++++ EXTRACTED INFORMATION ++++

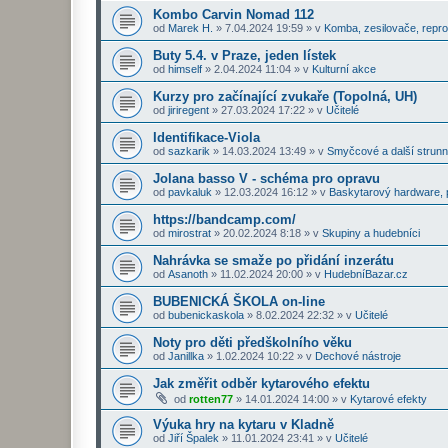
Kombo Carvin Nomad 112
od
Marek H.
»
7.04.2024 19:59
» v
Komba, zesilovače, repr
Buty 5.4. v Praze, jeden lístek
od
himself
»
2.04.2024 11:04
» v
Kulturní akce
Kurzy pro začínající zvukaře (Topolná, UH)
od
jiriregent
»
27.03.2024 17:22
» v
Učitelé
Identifikace-Viola
od
sazkarik
»
14.03.2024 13:49
» v
Smyčcové a další strunn
Jolana basso V - schéma pro opravu
od
pavkaluk
»
12.03.2024 16:12
» v
Baskytarový hardware, p
https://bandcamp.com/
od
mirostrat
»
20.02.2024 8:18
» v
Skupiny a hudebníci
Nahrávka se smaže po přidání inzerátu
od
Asanoth
»
11.02.2024 20:00
» v
HudebníBazar.cz
BUBENICKÁ ŠKOLA on-line
od
bubenickaskola
»
8.02.2024 22:32
» v
Učitelé
Noty pro děti předškolního věku
od
Janillka
»
1.02.2024 10:22
» v
Dechové nástroje
Jak změřit odběr kytarového efektu
od
rotten77
»
14.01.2024 14:00
» v
Kytarové efekty
Výuka hry na kytaru v Kladně
od
Jiří Špalek
»
11.01.2024 23:41
» v
Učitelé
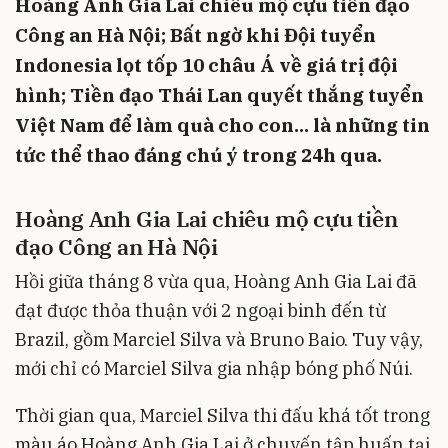
Hoàng Anh Gia Lai chiêu mộ cựu tiền đạo
Công an Hà Nội; Bất ngờ khi Đội tuyển
Indonesia lọt tốp 10 châu Á về giá trị đội
hình; Tiền đạo Thái Lan quyết thắng tuyển
Việt Nam để làm quà cho con... là những tin
tức thể thao đáng chú ý trong 24h qua.
Hoàng Anh Gia Lai chiêu mộ cựu tiền
đạo Công an Hà Nội
Hồi giữa tháng 8 vừa qua, Hoàng Anh Gia Lai đã
đạt được thỏa thuận với 2 ngoại binh đến từ
Brazil, gồm Marciel Silva và Bruno Baio. Tuy vậy,
mới chỉ có Marciel Silva gia nhập bóng phố Núi.
Thời gian qua, Marciel Silva thi đấu khá tốt trong
màu áo Hoàng Anh Gia Lai ở chuyến tập huấn tại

++++

TASK PROMPT: Rewrite the text of the data above, changing every "Učitelé" to "Lektoři" and keeping everything else the same. Leave the pictures out.

WRITTEN ANSWER:
Kombo Carvin Nomad 112
od
Marek H.
»
7.04.2024 19:59
» v
Komba, zesilovače, repr
Buty 5.4. v Praze, jeden lístek
od
himself
»
2.04.2024 11:04
» v
Kulturní akce
Kurzy pro začínající zvukaře (Topolná, UH)
od
jiriregent
»
27.03.2024 17:22
» v
Lektoři
Identifikace-Viola
od
sazkarik
»
14.03.2024 13:49
» v
Smyčcové a další strunn
Jolana basso V - schéma pro opravu
od
pavkaluk
»
12.03.2024 16:12
» v
Baskytarový hardware, p
https://bandcamp.com/
od
mirostrat
»
20.02.2024 8:18
» v
Skupiny a hudebníci
Nahrávka se smaže po přidání inzerátu
od
Asanoth
»
11.02.2024 20:00
» v
HudebníBazar.cz
BUBENICKÁ ŠKOLA on-line
od
bubenickaskola
»
8.02.2024 22:32
» v
Lektoři
Noty pro děti předškolního věku
od
Janillka
»
1.02.2024 10:22
» v
Dechové nástroje
Jak změřit odběr kytarového efektu
od
rotten77
»
14.01.2024 14:00
» v
Kytarové efekty
Výuka hry na kytaru v Kladně
od
Jiří Špalek
»
11.01.2024 23:41
» v
Lektoři
Hoàng Anh Gia Lai chiêu mộ cựu tiền đạo
Công an Hà Nội; Bất ngờ khi Đội tuyển
Indonesia lọt tốp 10 châu Á về giá trị đội
hình; Tiền đạo Thái Lan quyết thắng tuyển
Việt Nam để làm quà cho con... là những tin
tức thể thao đáng chú ý trong 24h qua.
Hoàng Anh Gia Lai chiêu mộ cựu tiền
đạo Công an Hà Nội
Hồi giữa tháng 8 vừa qua, Hoàng Anh Gia Lai đã
đạt được thỏa thuận với 2 ngoại binh đến từ
Brazil, gồm Marciel Silva và Bruno Baio. Tuy vậy,
mới chỉ có Marciel Silva gia nhập bóng phố Núi.
Thời gian qua, Marciel Silva thi đấu khá tốt trong
màu áo Hoàng Anh Gia Lai ở chuyến tập huấn tại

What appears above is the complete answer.